■ EXERCISE TEXT:
—————
The term collective bargaining is applied to those arrangements under which wages and conditions of employment are settled by bargain. It is in form of an agreement made between employers or associations of employers and workers’ organizations.

Collective bargaining is the process whereby the union and the employer negotiate a contract of employment that binds both sides. Unions are represented by negotiators of their own choosing. The company is typically represented by its management or its lawyers. Pay and fringe benefit are the most commonly negotiated issues. However, grievance procedures, hours, overtime, pension, healthcare, working conditions, and safety issues are also frequently negotiated. An employer is not required to bargain over issues such as; product prices or designs, plant location, or quality of products. These are strictly management matters even though they do affect the company’s ability to pay wages.

Collective Agreement is where parties to collective bargaining reach an agreement. Three copies of the collective agreement must be deposited with the Minister of Labour and Productivity within 14 days of reaching the agreement. However, failure to do so only attracts a fine of N100 upon conviction. The minister is empowered to make an order specifying that the provisions of the agreement or any part of it be binding on the employers and employees to whom they relate. Failure to comply with such binding order is an offence punishable, on conviction with a fine of N100 or imprisonment for six months.
—————
Saved data entries:
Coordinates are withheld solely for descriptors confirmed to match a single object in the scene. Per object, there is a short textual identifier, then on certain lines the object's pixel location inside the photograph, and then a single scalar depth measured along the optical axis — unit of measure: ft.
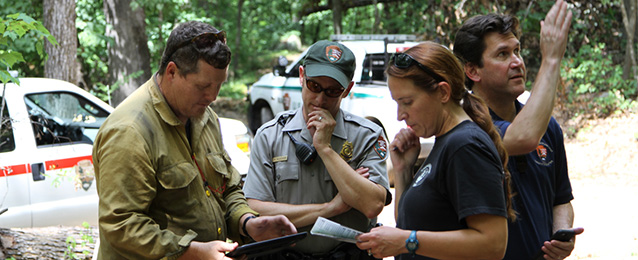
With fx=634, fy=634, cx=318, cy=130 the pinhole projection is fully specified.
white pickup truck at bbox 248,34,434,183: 28.17
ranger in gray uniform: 10.02
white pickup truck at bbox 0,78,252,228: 18.92
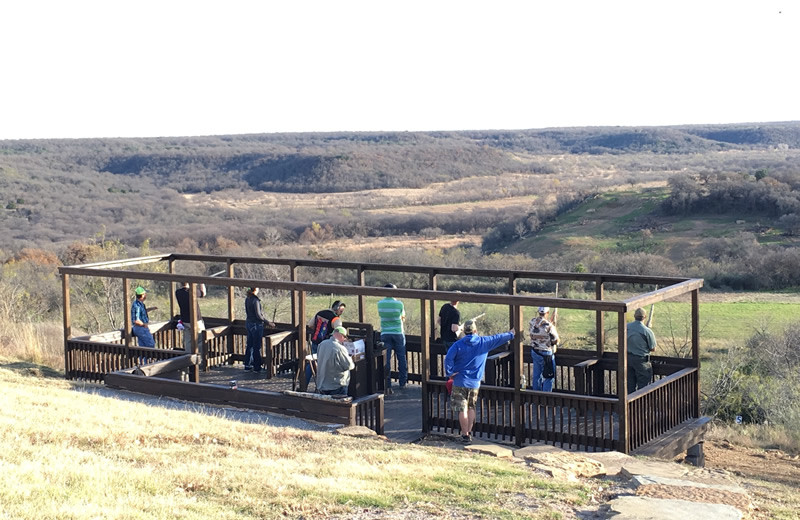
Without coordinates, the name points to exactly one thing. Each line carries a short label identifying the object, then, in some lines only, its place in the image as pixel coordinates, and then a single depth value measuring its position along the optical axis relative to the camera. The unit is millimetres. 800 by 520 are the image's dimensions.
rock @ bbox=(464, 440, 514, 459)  10453
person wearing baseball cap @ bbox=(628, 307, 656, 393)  12125
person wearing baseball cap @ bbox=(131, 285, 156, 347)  15020
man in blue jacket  10867
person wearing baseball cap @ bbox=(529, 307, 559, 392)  12234
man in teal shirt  13617
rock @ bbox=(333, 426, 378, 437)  11234
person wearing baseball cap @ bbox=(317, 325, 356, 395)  11750
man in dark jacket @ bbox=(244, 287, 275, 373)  14625
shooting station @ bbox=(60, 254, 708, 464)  11094
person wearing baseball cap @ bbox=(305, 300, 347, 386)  12922
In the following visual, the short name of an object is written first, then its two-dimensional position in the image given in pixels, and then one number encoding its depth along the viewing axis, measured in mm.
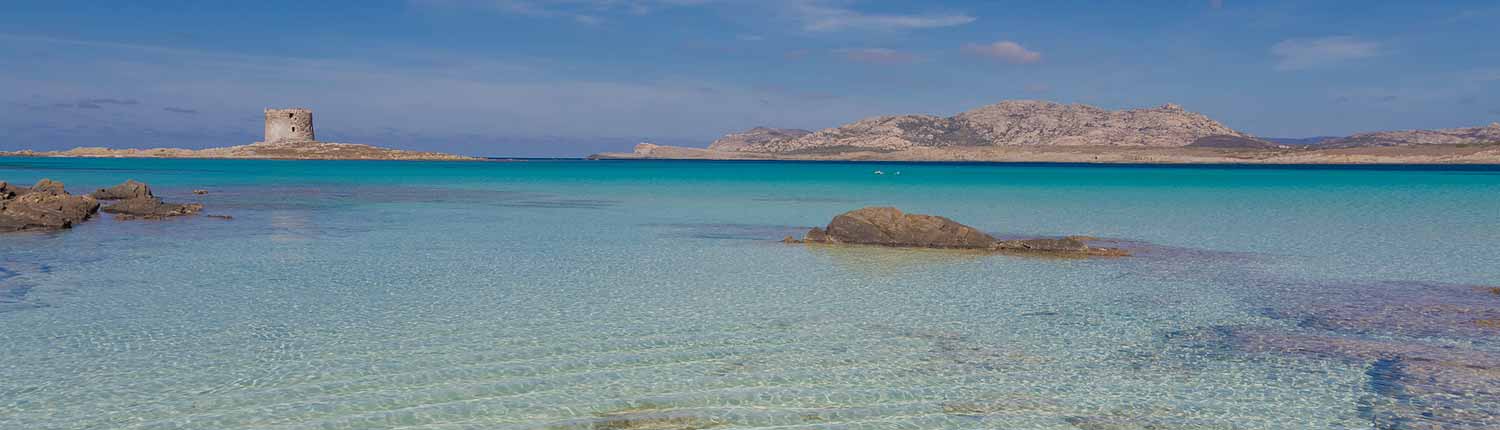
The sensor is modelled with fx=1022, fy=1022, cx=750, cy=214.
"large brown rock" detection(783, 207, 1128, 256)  18328
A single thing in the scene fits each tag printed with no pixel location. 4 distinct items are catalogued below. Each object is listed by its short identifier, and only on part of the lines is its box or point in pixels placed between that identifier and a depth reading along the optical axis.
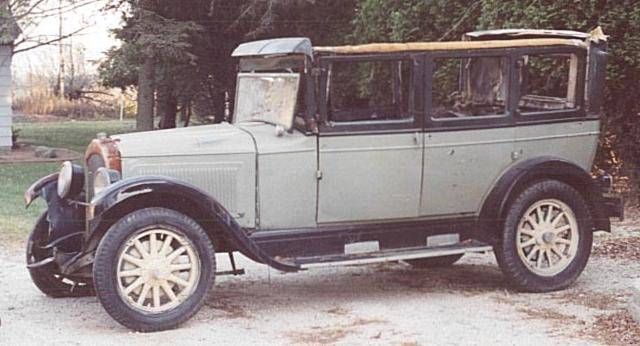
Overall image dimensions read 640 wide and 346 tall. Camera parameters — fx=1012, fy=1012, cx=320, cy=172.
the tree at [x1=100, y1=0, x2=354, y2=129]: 15.98
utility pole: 29.01
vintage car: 6.43
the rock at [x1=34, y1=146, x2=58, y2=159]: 18.37
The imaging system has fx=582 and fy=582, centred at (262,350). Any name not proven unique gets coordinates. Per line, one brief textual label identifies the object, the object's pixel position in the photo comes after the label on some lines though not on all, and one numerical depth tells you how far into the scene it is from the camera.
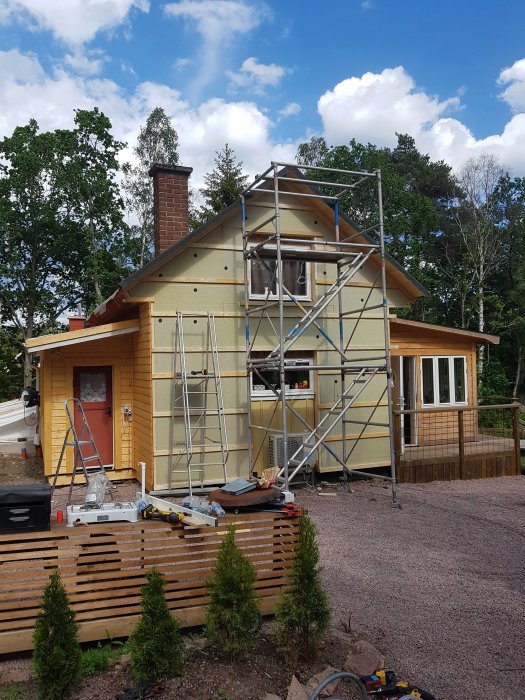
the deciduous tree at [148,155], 33.75
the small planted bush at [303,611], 4.17
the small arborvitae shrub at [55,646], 3.65
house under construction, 10.07
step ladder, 11.01
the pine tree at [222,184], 31.03
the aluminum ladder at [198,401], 10.08
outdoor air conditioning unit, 10.23
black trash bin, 4.41
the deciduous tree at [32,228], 31.52
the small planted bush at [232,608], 4.10
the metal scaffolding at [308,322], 10.09
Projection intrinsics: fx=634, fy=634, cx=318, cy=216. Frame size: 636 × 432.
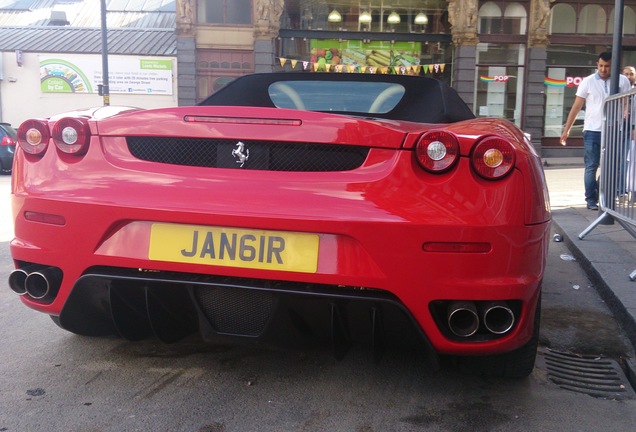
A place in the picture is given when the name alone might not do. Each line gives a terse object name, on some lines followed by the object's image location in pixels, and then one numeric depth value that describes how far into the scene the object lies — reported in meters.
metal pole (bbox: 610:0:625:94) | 6.46
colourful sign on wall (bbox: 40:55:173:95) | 23.77
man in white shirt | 7.09
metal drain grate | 2.73
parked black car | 16.06
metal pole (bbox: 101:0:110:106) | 18.88
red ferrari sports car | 2.14
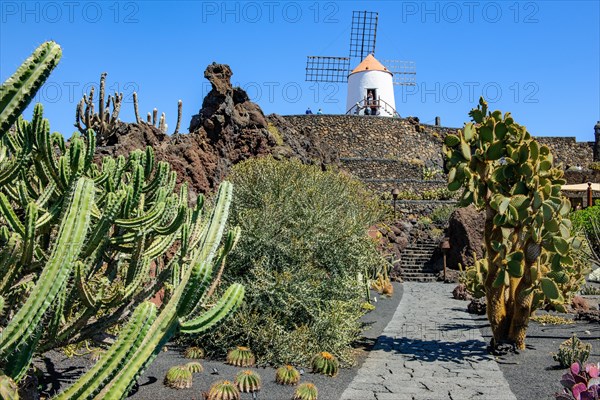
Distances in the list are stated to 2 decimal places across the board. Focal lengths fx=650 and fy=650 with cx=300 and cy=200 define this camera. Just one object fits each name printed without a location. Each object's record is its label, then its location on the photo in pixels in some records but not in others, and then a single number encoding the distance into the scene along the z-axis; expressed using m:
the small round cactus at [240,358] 8.69
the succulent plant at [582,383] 4.30
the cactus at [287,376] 7.77
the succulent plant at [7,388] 2.76
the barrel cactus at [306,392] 7.00
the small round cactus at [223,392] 6.77
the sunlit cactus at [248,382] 7.35
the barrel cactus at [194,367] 8.06
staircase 21.95
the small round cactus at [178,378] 7.36
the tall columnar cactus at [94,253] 2.91
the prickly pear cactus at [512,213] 9.27
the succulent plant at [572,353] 8.27
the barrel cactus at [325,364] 8.45
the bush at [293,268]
—————
■ TASK GOAL:
Answer these questions using the collective bargaining text.
(a) Who typically represents the company in collective bargaining?
(b) Which issues are the most commonly negotiated?
(c) How many copies of a collective agreement must be deposited with the Minister of Labour and Productivity, and within how many days of reaching the agreement?

■ TASK RESULT:
(a) Its management or its lawyers.
(b) Pay and fringe benefit.
(c) Three copies, within 14 days.